Task item A: In the passage on rendering performance, what does each bucket in the statistics panel represent?

Source passage:
——

Context Switches This term relates to the GPU. The basic thing is that this is a very slow operation (relatively speaking) and so context switches are bad. Every different Hero Material used in a 3D scene has the potential to cause a context switch on the GPU. In the statistics panel, the statistic that most closely relates to this potential problem is the "buckets" statistic. Each bucket represents a different Hero Material which "could" cause a context switch on the GPU. There's no way to tell if that's happening. The general rule of thumb here is that you want as few buckets as possible so you should have as few different assets (that use different materials) as possible.
Hero Material This is a group of textures with some information on how to use those textures. Each bucket in the statistics panel equates to a different Hero Material. Each new asset you add to your Areas has the potential of adding a new Hero Material (bucket) to the rendering pipeline. The rendering pipeline is simply the steps the game engine takes in the process of preparing data to be sent to the GPU. The rendering pipeline ends at the point where the data is sent to the GPU.
Basic components that affect FPS
This is a list of only some of the many things that affect FPS in the rendering engine. The scope of this section is simply to convey some basic issues, and certain key highlights to explain what's going on.
Polygons (Polys) or Primitives This is the key number in relation to framerate. Each asset is built around a mesh of triangles (Polys) which are referred to as primitives. They are called primitives because they are the basic building block of the 3D world. Everything is done against primitives (textures, glow effects, shader effects, etc.). When you look at the number of primitives being rendered in a View, that is the single most important factor affecting FPS. Buckets and HeroMaterials are applied to primitives. Controlling this one number impacts both the CPU and GPU. IF there was one thing to reduce to improve FPS, it would be the number of primitives in view at any one time.
Textures / Hero Materials In Hero's Journey, our textures are part of Hero Materials, which are made up of several textures and some information on how the engine should use those textures. In the Statistics panel, the buckets represent how many Hero Materials that are currently being displayed. The higher this number, the more likely you will affect framerate.
Controlling Buckets: You can control how many Hero Materials are used in a scene by limiting the number of different assets which use different Hero Materials. If you have ten assets but they all use the same Hero Material, then it results in only one bucket. However, two assets that seem to use the same Hero Material can result in two buckets instead of one. This is because the settings in the two Hero Materials are different (they use different shaders).

——

Dataset entries:
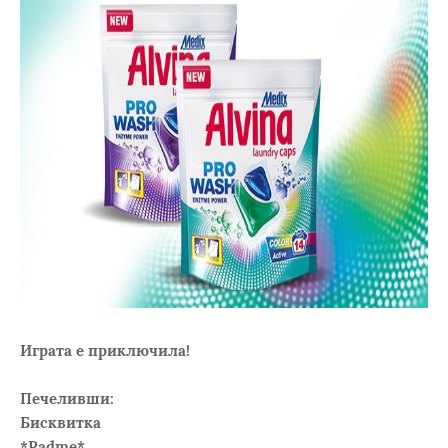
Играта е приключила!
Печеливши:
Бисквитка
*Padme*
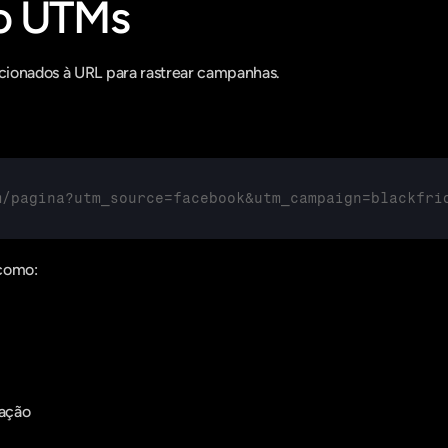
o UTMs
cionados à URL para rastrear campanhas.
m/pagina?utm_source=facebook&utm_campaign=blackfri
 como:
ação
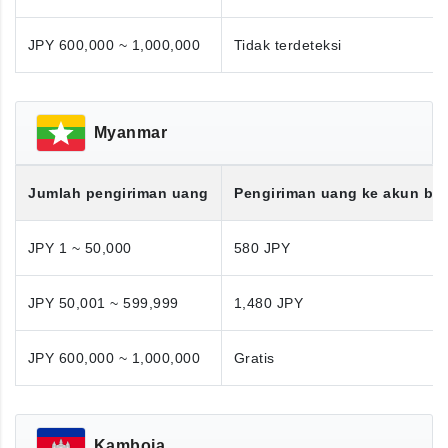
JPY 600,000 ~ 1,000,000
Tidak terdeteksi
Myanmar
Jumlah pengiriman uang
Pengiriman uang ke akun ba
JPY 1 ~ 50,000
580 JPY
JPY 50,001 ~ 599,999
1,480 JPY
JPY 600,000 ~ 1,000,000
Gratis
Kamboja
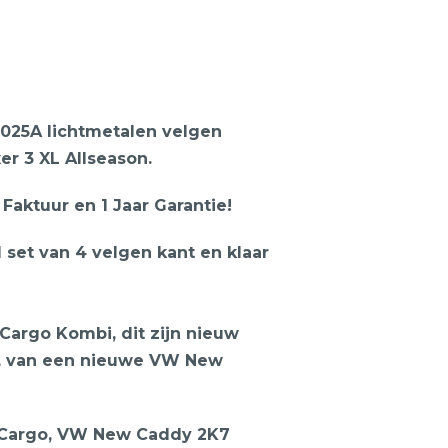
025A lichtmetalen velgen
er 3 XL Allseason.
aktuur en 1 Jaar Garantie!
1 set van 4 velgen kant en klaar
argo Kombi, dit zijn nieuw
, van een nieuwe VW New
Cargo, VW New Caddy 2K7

——

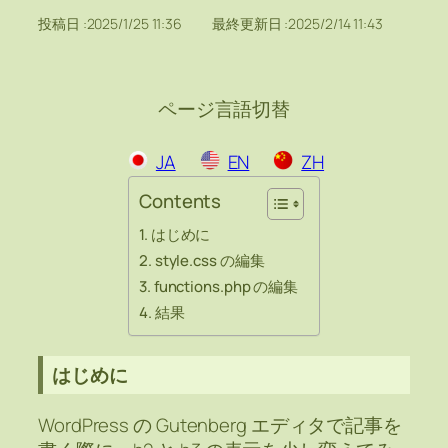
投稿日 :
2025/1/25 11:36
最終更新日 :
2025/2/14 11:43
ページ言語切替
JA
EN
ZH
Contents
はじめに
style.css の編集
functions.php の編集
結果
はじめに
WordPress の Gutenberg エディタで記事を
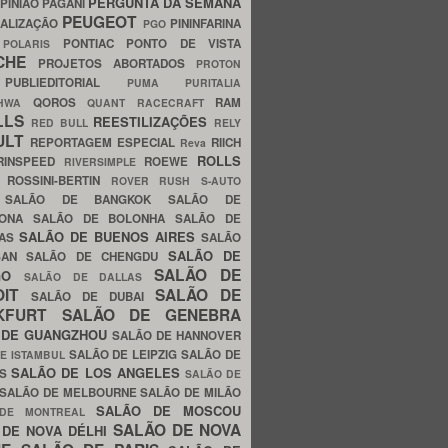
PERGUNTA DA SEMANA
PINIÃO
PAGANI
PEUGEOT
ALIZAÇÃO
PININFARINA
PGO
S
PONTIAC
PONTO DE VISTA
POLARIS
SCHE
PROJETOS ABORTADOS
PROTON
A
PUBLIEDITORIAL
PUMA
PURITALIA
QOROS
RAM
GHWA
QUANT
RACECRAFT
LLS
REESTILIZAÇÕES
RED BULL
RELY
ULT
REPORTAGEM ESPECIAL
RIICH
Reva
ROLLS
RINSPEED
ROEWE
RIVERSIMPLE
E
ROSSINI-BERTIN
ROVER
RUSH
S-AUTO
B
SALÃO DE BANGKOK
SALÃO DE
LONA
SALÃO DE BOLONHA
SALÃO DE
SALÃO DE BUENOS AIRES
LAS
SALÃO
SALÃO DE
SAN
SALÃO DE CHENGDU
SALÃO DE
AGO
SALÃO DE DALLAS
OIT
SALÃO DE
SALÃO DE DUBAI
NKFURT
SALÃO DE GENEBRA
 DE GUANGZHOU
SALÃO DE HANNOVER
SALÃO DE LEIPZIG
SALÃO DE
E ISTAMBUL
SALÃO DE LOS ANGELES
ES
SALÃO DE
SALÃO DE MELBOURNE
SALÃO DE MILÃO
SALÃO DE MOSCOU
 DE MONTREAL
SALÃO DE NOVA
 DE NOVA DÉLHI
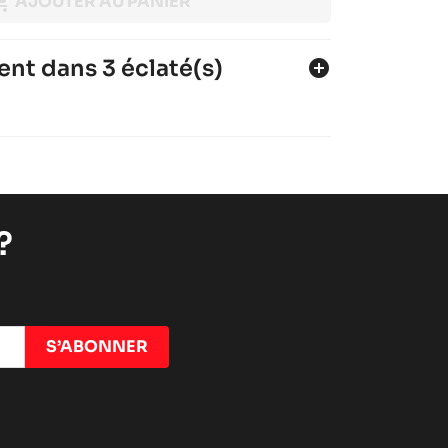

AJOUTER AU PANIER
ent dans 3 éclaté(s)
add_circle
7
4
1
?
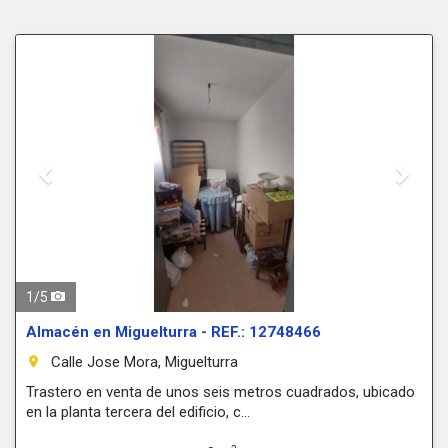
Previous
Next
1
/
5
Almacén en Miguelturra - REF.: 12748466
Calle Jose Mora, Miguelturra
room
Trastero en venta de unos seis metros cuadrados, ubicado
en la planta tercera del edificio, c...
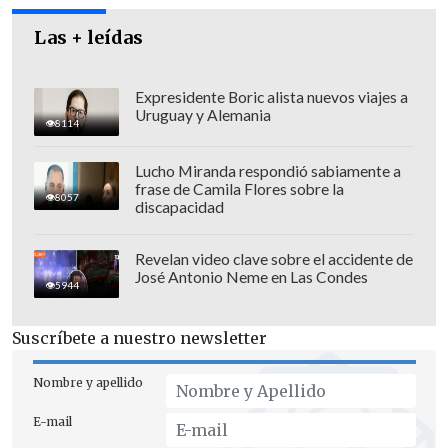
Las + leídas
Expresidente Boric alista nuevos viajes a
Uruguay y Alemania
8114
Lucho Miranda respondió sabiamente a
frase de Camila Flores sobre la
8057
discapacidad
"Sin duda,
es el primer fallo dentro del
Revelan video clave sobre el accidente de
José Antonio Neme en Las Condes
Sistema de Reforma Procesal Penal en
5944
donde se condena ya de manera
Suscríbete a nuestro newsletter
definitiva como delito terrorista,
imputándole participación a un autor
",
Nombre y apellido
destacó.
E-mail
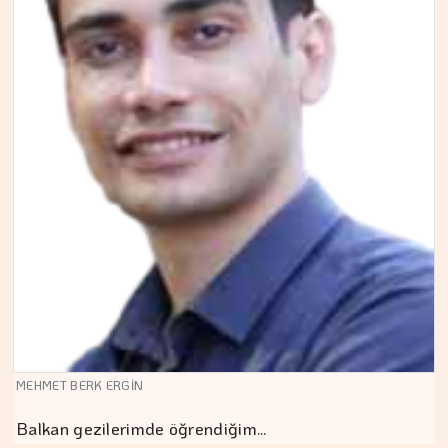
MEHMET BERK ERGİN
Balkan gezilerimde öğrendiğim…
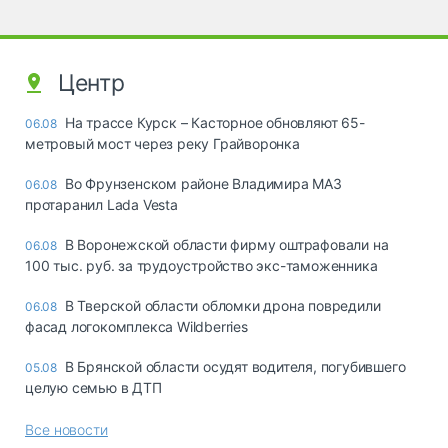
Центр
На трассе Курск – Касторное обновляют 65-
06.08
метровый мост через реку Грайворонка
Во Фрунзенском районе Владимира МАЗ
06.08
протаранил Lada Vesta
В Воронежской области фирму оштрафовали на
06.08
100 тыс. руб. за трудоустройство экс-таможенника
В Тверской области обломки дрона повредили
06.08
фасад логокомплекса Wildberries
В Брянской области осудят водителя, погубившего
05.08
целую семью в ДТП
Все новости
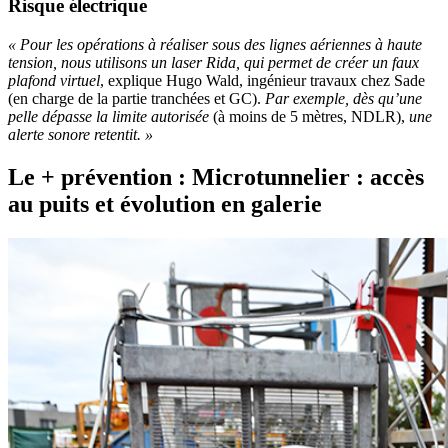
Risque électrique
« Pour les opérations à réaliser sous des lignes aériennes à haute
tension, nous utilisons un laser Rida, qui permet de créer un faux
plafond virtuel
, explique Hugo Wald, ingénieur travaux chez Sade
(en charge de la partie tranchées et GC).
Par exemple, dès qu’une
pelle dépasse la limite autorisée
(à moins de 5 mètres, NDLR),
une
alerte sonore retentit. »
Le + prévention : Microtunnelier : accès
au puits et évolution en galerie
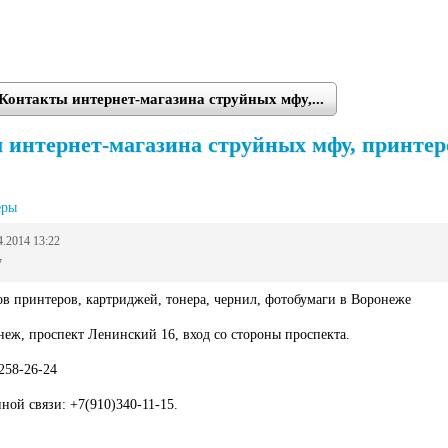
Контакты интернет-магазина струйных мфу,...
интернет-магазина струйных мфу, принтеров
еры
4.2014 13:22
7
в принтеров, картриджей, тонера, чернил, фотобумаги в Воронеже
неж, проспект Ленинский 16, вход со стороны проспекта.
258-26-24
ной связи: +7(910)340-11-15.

——

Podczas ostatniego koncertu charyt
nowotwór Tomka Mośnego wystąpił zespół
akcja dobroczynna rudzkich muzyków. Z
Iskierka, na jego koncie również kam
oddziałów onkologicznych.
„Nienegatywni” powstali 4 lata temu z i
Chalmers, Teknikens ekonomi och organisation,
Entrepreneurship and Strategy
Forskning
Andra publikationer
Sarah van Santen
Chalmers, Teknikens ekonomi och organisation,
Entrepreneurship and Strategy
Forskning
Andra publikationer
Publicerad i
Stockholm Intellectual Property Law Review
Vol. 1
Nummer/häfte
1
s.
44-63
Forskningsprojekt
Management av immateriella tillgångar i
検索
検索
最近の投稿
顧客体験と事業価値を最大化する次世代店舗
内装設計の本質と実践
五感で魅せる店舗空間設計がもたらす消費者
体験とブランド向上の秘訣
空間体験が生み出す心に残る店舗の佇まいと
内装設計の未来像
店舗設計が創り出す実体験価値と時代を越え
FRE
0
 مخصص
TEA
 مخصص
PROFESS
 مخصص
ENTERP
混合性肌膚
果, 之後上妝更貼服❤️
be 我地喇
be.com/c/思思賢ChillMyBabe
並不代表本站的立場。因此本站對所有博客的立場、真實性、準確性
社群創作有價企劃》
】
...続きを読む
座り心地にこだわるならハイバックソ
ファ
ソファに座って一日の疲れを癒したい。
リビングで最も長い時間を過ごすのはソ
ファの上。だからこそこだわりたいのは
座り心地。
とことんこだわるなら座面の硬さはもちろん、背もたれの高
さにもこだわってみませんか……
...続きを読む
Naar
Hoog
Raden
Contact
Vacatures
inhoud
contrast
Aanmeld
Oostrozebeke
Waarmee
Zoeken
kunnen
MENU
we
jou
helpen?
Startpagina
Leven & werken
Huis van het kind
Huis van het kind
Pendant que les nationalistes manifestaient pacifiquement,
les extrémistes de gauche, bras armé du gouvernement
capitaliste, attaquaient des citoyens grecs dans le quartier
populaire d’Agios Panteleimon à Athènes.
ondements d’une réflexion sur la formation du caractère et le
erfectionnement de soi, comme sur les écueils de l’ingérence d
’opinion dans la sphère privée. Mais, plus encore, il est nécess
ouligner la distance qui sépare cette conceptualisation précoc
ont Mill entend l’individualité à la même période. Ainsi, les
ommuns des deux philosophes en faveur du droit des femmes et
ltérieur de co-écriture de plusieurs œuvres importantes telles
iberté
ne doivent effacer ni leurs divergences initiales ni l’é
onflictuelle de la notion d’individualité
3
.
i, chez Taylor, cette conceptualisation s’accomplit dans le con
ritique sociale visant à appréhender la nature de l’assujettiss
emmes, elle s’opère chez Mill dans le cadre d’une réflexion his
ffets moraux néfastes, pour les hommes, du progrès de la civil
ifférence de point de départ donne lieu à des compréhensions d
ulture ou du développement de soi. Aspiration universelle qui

——

Task item B: In the records, rewrite the lines between the one holding "Risque électrique" and the one holding "au puits et évolution en galerie", inclusive, swapping "pelle" for "grue" and keeping everything else the same. Give only those lines.

Task solution A: Each bucket represents a different Hero Material.

Task solution B:
Risque électrique
« Pour les opérations à réaliser sous des lignes aériennes à haute
tension, nous utilisons un laser Rida, qui permet de créer un faux
plafond virtuel
, explique Hugo Wald, ingénieur travaux chez Sade
(en charge de la partie tranchées et GC).
Par exemple, dès qu’une
grue dépasse la limite autorisée
(à moins de 5 mètres, NDLR),
une
alerte sonore retentit. »
Le + prévention : Microtunnelier : accès
au puits et évolution en galerie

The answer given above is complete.